= David Herro =

American businessman and political donor

David Herro is an American businessman and Republican donor.

==Personal life and education==
Herro grew up in Milwaukee and Fond du Lac, Wisconsin, the son of an accountant and registered nurse. Herro received a bachelor's degree from the University of Wisconsin–Platteville in 1983 and a master's degree in Economics from the University of Wisconsin–Milwaukee in 1985.

==Career==
After pursuing a master's degree in economics, Herro took a job starting and managing an international stock fund with Principal Financial Group. After, three plus years at The Principal Group, Herro took a similar position at The State of Wisconsin Investment Board. In 1992 Herro joined Harris Associates. In 1994, Herro was described as the leader of a group of shareholders who worked to remove Maurice Saatchi, The Chairman of the company, from his position on the Saatchi Board of Directors. In 2006 and in 2016 Herro was named International Fund Manager of the Year by Morningstar and in 2010, Morningstar named Herro the International Stock Fund Manager of the Decade.
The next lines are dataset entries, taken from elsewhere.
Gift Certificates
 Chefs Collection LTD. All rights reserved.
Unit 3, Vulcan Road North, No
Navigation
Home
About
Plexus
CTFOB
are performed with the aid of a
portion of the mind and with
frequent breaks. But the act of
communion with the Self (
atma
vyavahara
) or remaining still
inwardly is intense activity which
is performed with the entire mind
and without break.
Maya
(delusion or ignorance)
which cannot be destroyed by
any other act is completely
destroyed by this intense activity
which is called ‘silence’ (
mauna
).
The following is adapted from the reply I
Herro founded and serves as co-manager of Oakmark International Fund, The Oakmark International Small Cap Fund and The Oakmark Global Select Fund, all advised by Harris Associates.

==Political activities==
Herro is a strong believer in free-market capitalism, and in supporting individuals, groups and organizations the work for equal access to quality education for underserved youth as well as policies the expand equal opportunities for all. He has supported free market think tanks and candidates as well as Republican groups. Herro is a backer of the American Unity Fund, which supports the legalization of same-sex marriage.